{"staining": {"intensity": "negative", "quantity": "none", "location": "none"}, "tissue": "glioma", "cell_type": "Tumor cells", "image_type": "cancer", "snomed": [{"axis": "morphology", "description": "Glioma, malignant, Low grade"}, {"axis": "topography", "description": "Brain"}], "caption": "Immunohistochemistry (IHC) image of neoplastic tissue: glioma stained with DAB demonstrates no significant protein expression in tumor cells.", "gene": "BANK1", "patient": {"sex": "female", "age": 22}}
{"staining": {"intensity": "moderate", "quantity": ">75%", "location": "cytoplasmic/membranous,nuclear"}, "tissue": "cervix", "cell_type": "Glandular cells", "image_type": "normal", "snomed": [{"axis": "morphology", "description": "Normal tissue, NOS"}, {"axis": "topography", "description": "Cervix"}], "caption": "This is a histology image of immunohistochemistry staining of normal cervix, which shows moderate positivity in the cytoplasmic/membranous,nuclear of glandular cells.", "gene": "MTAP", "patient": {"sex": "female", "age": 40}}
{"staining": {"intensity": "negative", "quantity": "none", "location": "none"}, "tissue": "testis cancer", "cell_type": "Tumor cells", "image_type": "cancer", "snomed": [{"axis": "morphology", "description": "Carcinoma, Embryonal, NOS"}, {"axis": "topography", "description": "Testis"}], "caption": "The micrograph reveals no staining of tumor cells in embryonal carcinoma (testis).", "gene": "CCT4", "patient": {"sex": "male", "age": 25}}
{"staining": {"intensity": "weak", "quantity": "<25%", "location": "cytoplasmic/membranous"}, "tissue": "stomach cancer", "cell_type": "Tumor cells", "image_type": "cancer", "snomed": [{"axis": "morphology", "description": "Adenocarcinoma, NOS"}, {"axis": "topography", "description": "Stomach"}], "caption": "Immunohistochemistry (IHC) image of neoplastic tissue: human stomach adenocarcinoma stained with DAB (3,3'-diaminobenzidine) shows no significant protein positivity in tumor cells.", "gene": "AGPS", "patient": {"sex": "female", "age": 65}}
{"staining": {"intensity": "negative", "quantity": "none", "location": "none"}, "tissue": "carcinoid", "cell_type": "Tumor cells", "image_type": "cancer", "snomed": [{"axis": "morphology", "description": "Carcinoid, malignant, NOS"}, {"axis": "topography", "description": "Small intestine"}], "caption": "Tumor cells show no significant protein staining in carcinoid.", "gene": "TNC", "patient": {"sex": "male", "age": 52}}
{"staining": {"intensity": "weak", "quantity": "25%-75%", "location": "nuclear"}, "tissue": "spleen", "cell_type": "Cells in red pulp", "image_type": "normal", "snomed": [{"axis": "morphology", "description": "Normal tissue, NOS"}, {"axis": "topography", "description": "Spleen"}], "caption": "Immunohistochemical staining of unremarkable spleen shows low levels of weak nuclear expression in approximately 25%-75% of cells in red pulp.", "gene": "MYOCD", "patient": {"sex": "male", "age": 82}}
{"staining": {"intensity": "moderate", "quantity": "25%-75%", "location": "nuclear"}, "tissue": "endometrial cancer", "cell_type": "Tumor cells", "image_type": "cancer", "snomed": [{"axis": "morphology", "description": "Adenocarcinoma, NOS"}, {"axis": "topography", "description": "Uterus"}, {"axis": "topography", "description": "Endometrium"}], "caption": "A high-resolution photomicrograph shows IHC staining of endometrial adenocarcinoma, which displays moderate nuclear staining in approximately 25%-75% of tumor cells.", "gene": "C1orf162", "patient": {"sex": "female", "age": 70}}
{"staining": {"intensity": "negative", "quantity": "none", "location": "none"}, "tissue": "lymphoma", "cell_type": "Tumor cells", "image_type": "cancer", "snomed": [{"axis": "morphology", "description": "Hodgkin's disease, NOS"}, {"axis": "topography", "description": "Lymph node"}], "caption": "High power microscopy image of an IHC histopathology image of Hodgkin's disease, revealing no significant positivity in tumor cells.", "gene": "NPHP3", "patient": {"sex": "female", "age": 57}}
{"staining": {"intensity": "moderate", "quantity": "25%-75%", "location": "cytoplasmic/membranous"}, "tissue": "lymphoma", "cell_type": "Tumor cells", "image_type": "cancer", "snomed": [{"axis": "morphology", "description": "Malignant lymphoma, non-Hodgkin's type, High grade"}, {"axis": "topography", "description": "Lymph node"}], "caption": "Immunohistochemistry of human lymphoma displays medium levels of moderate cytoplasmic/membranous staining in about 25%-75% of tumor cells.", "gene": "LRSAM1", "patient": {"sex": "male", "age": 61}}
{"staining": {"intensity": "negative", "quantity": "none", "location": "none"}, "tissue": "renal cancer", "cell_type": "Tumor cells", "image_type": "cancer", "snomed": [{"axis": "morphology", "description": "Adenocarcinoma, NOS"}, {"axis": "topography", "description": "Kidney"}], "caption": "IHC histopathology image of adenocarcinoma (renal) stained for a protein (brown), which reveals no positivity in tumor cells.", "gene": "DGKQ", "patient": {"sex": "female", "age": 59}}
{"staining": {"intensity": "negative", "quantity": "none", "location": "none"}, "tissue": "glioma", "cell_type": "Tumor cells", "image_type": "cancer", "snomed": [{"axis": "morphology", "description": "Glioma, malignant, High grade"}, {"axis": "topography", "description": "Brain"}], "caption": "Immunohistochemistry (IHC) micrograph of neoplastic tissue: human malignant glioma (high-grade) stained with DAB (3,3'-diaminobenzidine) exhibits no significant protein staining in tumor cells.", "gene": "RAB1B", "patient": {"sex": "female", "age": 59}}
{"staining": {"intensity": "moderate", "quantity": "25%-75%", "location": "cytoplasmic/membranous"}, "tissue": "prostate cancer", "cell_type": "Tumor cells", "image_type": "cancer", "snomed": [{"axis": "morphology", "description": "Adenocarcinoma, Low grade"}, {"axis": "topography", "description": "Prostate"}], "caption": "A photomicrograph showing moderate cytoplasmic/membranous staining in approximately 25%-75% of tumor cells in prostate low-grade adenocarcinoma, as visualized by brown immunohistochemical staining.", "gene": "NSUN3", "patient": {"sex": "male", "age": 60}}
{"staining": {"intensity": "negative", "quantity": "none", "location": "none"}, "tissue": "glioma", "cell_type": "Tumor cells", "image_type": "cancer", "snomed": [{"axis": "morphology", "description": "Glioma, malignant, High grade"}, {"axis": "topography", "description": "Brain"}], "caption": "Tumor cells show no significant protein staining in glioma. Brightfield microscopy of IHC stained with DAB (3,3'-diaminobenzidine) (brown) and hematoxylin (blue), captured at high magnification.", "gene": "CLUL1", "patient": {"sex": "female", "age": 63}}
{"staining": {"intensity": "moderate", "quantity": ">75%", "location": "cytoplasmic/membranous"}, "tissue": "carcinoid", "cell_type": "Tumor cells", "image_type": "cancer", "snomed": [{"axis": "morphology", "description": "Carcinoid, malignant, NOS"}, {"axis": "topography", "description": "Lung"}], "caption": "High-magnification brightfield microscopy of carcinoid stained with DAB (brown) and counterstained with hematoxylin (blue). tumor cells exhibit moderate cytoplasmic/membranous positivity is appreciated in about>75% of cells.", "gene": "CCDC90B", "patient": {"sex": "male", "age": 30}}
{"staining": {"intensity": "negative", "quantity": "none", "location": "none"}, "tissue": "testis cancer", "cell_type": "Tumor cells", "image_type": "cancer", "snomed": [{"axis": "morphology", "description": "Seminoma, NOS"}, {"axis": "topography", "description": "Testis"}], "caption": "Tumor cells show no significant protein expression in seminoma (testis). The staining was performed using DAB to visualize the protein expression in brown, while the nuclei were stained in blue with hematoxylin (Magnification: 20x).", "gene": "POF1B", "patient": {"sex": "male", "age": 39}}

◇ ◇ ◇ ◇ ◇ ◇ ◇

Reproduce the entries exactly, but only from their first line to the line holding "is a histology", with that last line kept.

Output for this exercise:
{"staining": {"intensity": "negative", "quantity": "none", "location": "none"}, "tissue": "glioma", "cell_type": "Tumor cells", "image_type": "cancer", "snomed": [{"axis": "morphology", "description": "Glioma, malignant, Low grade"}, {"axis": "topography", "description": "Brain"}], "caption": "Immunohistochemistry (IHC) image of neoplastic tissue: glioma stained with DAB demonstrates no significant protein expression in tumor cells.", "gene": "BANK1", "patient": {"sex": "female", "age": 22}}
{"staining": {"intensity": "moderate", "quantity": ">75%", "location": "cytoplasmic/membranous,nuclear"}, "tissue": "cervix", "cell_type": "Glandular cells", "image_type": "normal", "snomed": [{"axis": "morphology", "description": "Normal tissue, NOS"}, {"axis": "topography", "description": "Cervix"}], "caption": "This is a histology image of immunohistochemistry staining of normal cervix, which shows moderate positivity in the cytoplasmic/membranous,nuclear of glandular cells.", "gene": "MTAP", "patient": {"sex": "female", "age": 40}}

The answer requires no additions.